The film then takes an even darker turn as Stroller becomes worried that Wally is a potential witness to his involvement in the fatal crash, turning to his domineering party chairman, Lord Firkham (Roy Kinnear), to resolve the situation. Wally finds himself packed off to the country mansion used by scandal-stricken Tory politicians when they needed to hide from the public eye. With Prime Minister Tim Commons’ (Arthur Askey) and a Jimmy Savile-like TV personality, played by Anthony Booth, arrival at the house, things, however, take a downward turn. Wally walks in on the pair engaging in an orgy with a number of young men (with the strong implication that they are all underage) dressed in school uniforms and Commons clad only in a yachting cap, (just in case the audience had missed the character’s resemblance to then PM Ted Heath). The shocked young groupie flees the house, finding himself pursued by hitmen despatched by Firkham, as the film lurches into thriller territory. Finally caught by Firkham’s heavies, Wally finds himself, not dead in a shallow grave, but instead forced into working as a drugged up Westminster rent-boy, whose claims about the PM won’t be believed by anyone.

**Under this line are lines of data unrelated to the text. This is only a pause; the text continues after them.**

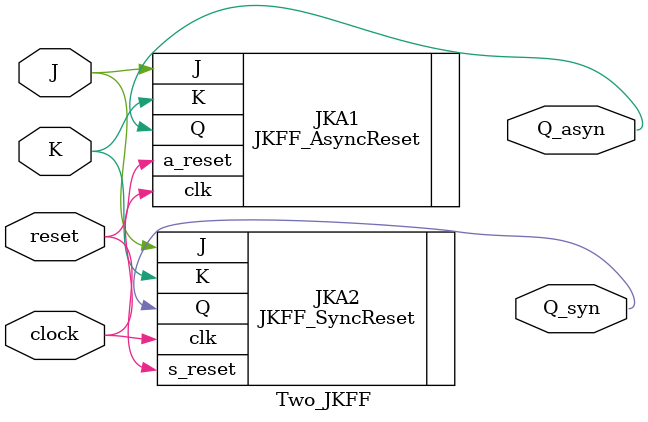
<source format=v>
`timescale 1ns / 1ps


module Two_JKFF(
    input J,
    input K, 
    input reset, 
    input clock,
    output Q_syn,
    output Q_asyn
    );
    
    JKFF_AsyncReset JKA1 (.J(J), .K(K), .clk(clock), .a_reset(reset), .Q(Q_asyn)); 
    JKFF_SyncReset  JKA2 (.J(J), .K(K), .clk(clock), .s_reset(reset), .Q(Q_syn));
    
endmodule

</source>
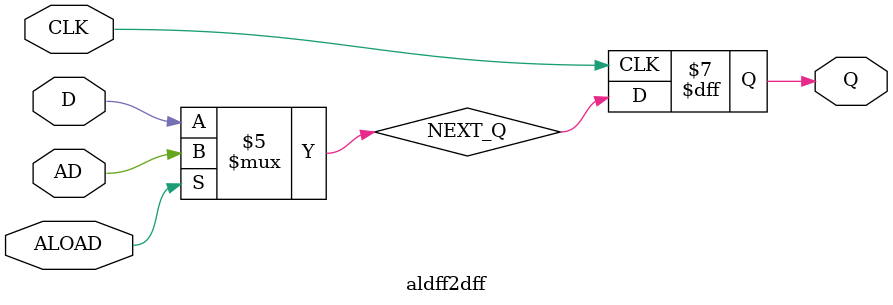
<source format=v>
(* techmap_celltype = "$aldff" *)
module aldff2dff (CLK, ALOAD, AD, D, Q);
	parameter WIDTH = 1;
	parameter CLK_POLARITY = 1;
	parameter ALOAD_POLARITY = 1;

	input CLK, ALOAD;
    (* force_downto *)
	input [WIDTH-1:0] AD;
	(* force_downto *)
	input [WIDTH-1:0] D;
	(* force_downto *)
	output reg [WIDTH-1:0] Q;
	(* force_downto *)
	reg [WIDTH-1:0] NEXT_Q;

	wire [1023:0] _TECHMAP_DO_ = "proc;;";

	always @*
		if (ALOAD == ALOAD_POLARITY)
			NEXT_Q <= AD;
		else
			NEXT_Q <= D;

	if (CLK_POLARITY)
		always @(posedge CLK)
			Q <= NEXT_Q;
	else
		always @(negedge CLK)
			Q <= NEXT_Q;
endmodule

</source>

Packing a lot of incident into its less than ninety minute running time, Never Had it So Good? is hugely effective, presenting an unflinchingly downbeat picture of British politics. Never veering from its purpose, it relentlessly exposes the grime beneath the glamour, revealing the reality of being in the seventies Tory party as being a never-ending round of sex parties, luxury buses, up market hotel rooms and sweaty debates in provincial venues. Whilst, today, none of this might seem surprising, let alone shocking, back in 1975, when Never Had it So Good? was released, the Tory party’s public image was still very much that of garden parties, village fetes and upright morality, church-going, devotion to public duty, with its top politicians living worthy lives and hob-nobbing with celebrities and royalty.

Humber’s direction is exemplary here, with neither a scene nor a line of dialogue wasted. He brings an almost documentary like verity to the film, efficiently chronicling Wally’s ever darker journey into the seamy side of politics. The fact that various incidents in the film prefigure the later allegations of sexual abuse against Ted Heath and Jimmy Savile have led many critics to speculate that its makers must have had inside information – something that Humber has always denied, instead putting it all down to coincidence. Still, someone in authority must have suspected something, as the film was abruptly pulled from distribution in 1975 after only a week in cinemas, (it had already been delayed from its original release date in Autumn 1974 on the grounds that it might influence the forthcoming October general election). Never Had it So Good? then vanished completely from the public view, presumably suppressed completely by the ‘powers that be’, just as the truth about the PM is suppressed in the film itself.

Despite being marketed as a ‘sex film’, Humber films all of the sex scenes in a matter-of-fact fashion, characterised more by desperate opportunism on the part of the participants, rather than eroticism. The cast generally performs well, with Varney outstanding as the detached, would be leadership contender Jake and Alan Lake acquitting himself well as the, frankly, pretty obnoxious Stroller. For Eddie Johns, who portrays Wally, Never Had it So Good? was to be his one and only known film performance. A former boy scout, he gives Wally the right degree of teenaged petulance and whiny disappointment as he realises that the life of a political groupie is anything but glamourous. A gritty piece of exploitation, Never Had it So Good? is something of a minor classic. A minor classic which has sadly been kept from public view for too long. Fortuitously (or, some would say, opportunistically) released on DVD and Blu Ray to coincide with the current Tory leadership contest, it can now be enjoyed in all its low-rent glory.